State Senate Dems sinking Ritter's transportation bill

Pols points us to this developing story in the Rocky,

Sen. Mary Hodge, D-Brighton, has rankled her own party again, this time with an amendment that would prohibit tolling of existing highway lanes. It again passed on an 18-17 vote.

The bill had provisions that would allow for tolling existing lanes under a process that involves local and state governments and, if the road in question is an interstate, a federal waiver...

Democratic Sens. Morgan Carroll of Aurora, Lois Tochtrop of Thornton and Jim Isgar of Hesperus joined Hodge and Republicans in backing the amendment.

In layman's terms, we're seeing a coalition of Senate Dems (in conjunction with Senate R's) attacking the funding mechanism for the governors transportation bill. The politics of this are pretty striking. It's Brandon Shaffer's job as the Senate Majority leader to hold his caucus together - he's clearly failed. Senator Tochtrop is actually the Assistant Majority Leader in the Senate, so apparently Dem leadership in the Senate can't even agree among themselves.

It's also a pretty stunning rebuke of the Democratic governor by his own party. This legislation was a critical part of the governor's agenda, to not be able to get this passed and to see it go down in such a public manner does not speak well of the governor's influence. This sort of fight should have been settled behind closed doors before it ever came to the floor.

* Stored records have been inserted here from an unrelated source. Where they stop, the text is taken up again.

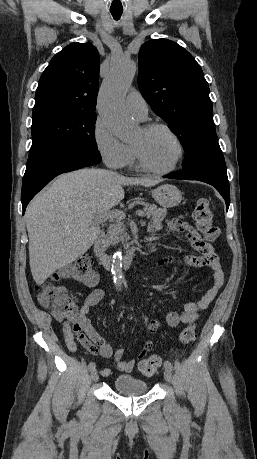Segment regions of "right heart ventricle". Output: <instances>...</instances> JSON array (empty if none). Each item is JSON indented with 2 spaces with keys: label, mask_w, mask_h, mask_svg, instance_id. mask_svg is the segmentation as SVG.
Wrapping results in <instances>:
<instances>
[{
  "label": "right heart ventricle",
  "mask_w": 257,
  "mask_h": 459,
  "mask_svg": "<svg viewBox=\"0 0 257 459\" xmlns=\"http://www.w3.org/2000/svg\"><path fill=\"white\" fill-rule=\"evenodd\" d=\"M130 149H131V158L128 162V165L134 169H141L139 163L137 162V158H136V155H135V151H134V148L133 146H130Z\"/></svg>",
  "instance_id": "e07e8e85"
}]
</instances>
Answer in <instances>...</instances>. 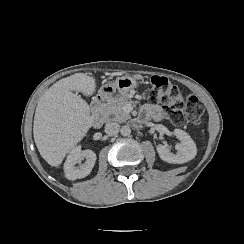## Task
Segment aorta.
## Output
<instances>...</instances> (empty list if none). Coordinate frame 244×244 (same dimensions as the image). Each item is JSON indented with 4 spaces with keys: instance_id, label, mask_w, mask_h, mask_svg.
Here are the masks:
<instances>
[{
    "instance_id": "1",
    "label": "aorta",
    "mask_w": 244,
    "mask_h": 244,
    "mask_svg": "<svg viewBox=\"0 0 244 244\" xmlns=\"http://www.w3.org/2000/svg\"><path fill=\"white\" fill-rule=\"evenodd\" d=\"M122 136H129L131 134V128L128 125H124L120 129Z\"/></svg>"
}]
</instances>
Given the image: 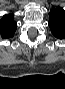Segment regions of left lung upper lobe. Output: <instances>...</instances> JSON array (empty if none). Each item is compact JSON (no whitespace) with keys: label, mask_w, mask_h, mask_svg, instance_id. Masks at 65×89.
I'll return each mask as SVG.
<instances>
[{"label":"left lung upper lobe","mask_w":65,"mask_h":89,"mask_svg":"<svg viewBox=\"0 0 65 89\" xmlns=\"http://www.w3.org/2000/svg\"><path fill=\"white\" fill-rule=\"evenodd\" d=\"M49 27L53 35L58 39L65 38V11L56 7L50 11Z\"/></svg>","instance_id":"obj_1"}]
</instances>
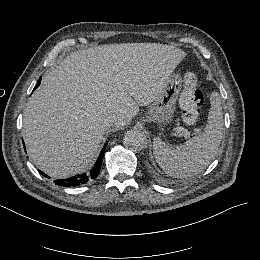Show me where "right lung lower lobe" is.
Listing matches in <instances>:
<instances>
[{
  "mask_svg": "<svg viewBox=\"0 0 260 260\" xmlns=\"http://www.w3.org/2000/svg\"><path fill=\"white\" fill-rule=\"evenodd\" d=\"M39 84H40V80H39L38 84L36 85V87H38ZM105 149H106V145L102 149L96 164L94 165V167L91 169V171L89 173H87V174L83 173L81 175L73 176V177H70V178H67V179L55 180L54 183L58 186H61V187H78V186H82V185L86 184L91 179H95L100 172V168H101ZM39 172L42 175H44L45 177L50 178L49 176L44 174L42 171H39Z\"/></svg>",
  "mask_w": 260,
  "mask_h": 260,
  "instance_id": "1",
  "label": "right lung lower lobe"
}]
</instances>
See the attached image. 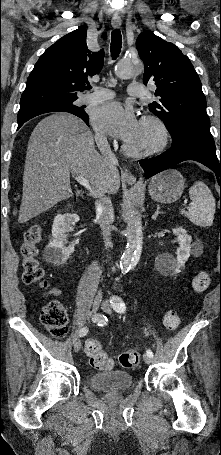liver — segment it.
Listing matches in <instances>:
<instances>
[{
  "mask_svg": "<svg viewBox=\"0 0 221 455\" xmlns=\"http://www.w3.org/2000/svg\"><path fill=\"white\" fill-rule=\"evenodd\" d=\"M70 173L84 177L94 195L116 194L120 187L118 170L97 152L86 124L72 114L54 113L36 125L28 142L18 222L71 197Z\"/></svg>",
  "mask_w": 221,
  "mask_h": 455,
  "instance_id": "liver-1",
  "label": "liver"
}]
</instances>
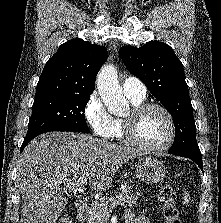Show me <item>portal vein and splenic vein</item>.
Masks as SVG:
<instances>
[{
	"instance_id": "obj_1",
	"label": "portal vein and splenic vein",
	"mask_w": 221,
	"mask_h": 223,
	"mask_svg": "<svg viewBox=\"0 0 221 223\" xmlns=\"http://www.w3.org/2000/svg\"><path fill=\"white\" fill-rule=\"evenodd\" d=\"M85 185V182H80V183H71V182H66L65 183V186L66 188H68L69 190H73V191H83V187ZM119 200L120 198H117L115 201H114V204L113 205H117L119 203Z\"/></svg>"
}]
</instances>
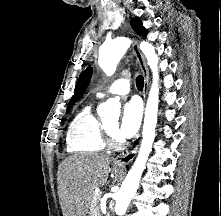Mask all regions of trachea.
I'll return each mask as SVG.
<instances>
[{"instance_id":"1","label":"trachea","mask_w":221,"mask_h":216,"mask_svg":"<svg viewBox=\"0 0 221 216\" xmlns=\"http://www.w3.org/2000/svg\"><path fill=\"white\" fill-rule=\"evenodd\" d=\"M143 85H144L143 76H138L136 78V86H137L138 90H143Z\"/></svg>"}]
</instances>
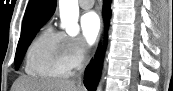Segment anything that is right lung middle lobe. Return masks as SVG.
I'll use <instances>...</instances> for the list:
<instances>
[{"mask_svg": "<svg viewBox=\"0 0 173 91\" xmlns=\"http://www.w3.org/2000/svg\"><path fill=\"white\" fill-rule=\"evenodd\" d=\"M38 26L34 29H31L29 31L26 32H21V36L18 42V46H17V50H16V56H15V66L16 69L19 68L22 58L28 48V46L30 45L32 39L34 38V36L36 35L37 31L42 27Z\"/></svg>", "mask_w": 173, "mask_h": 91, "instance_id": "right-lung-middle-lobe-1", "label": "right lung middle lobe"}]
</instances>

What the hell is going on down there?

4 comments:

Andrew Oh-Willeke said...

What's going on is that tolling currently free highway lanes is an extremely unpopular idea with the general public, which has been proposed and failed repeatedly. Most of the caucus and Governor Ritter somehow forgot that fact, probably because the state constitution rules out many more reasonable options. A few Dems were aware of it, and in this case, have probably saved the party a lot of grief in the long run.

Ironically, toll roads are usually a GOP idea.

Steve Balboni said...

I'm with you on that Andrew, I just don't understand why this wasn't worked out between the governor and the Senate Dems before it went to the floor. Makes no sense.

Andrew Oh-Willeke said...

The Colorado Senate is not Congress.

There aren't a legion of aides on the General Assembly side, the deadline schedule for state legislation is brutally strict in a 120 day session, and every new Senate President sooner or later has to learn the hard way why it is necessary to herd cats and reach consensus before bringing things to a vote.

The state constitution also prohibits caucuses from having binding caucus position votes before legislation reaches the floor, so the process of discovering consensus behind the scenes isn't always efficient.

A deal was worked out within a day, so it isn't that big of a bump in the road anyway (pun intended).

Steve Balboni said...

I've worked as a staffer under the dome and as a lobbyist. I'm very familiar with the legislative process in the state of Colorado.

This is a big piece of legislation, not something thrown together at the last minute. I don't understand why you would bring something to the floor that you knew members of your own party had significant issues with.

I'm glad a deal was reached though the toll issue wasn't really resolved. I'm just concerned when it appears that there's a lack of communication between the 1st floor and the General Assembly and from legislative leadership and their own caucus or even amongst leadership themselves.

That kind of stuff is basic "How to run legislation 101". It's frustrating to see it flubbed.

It should be noted I suppose that there is no Majority Whip in the state Senate.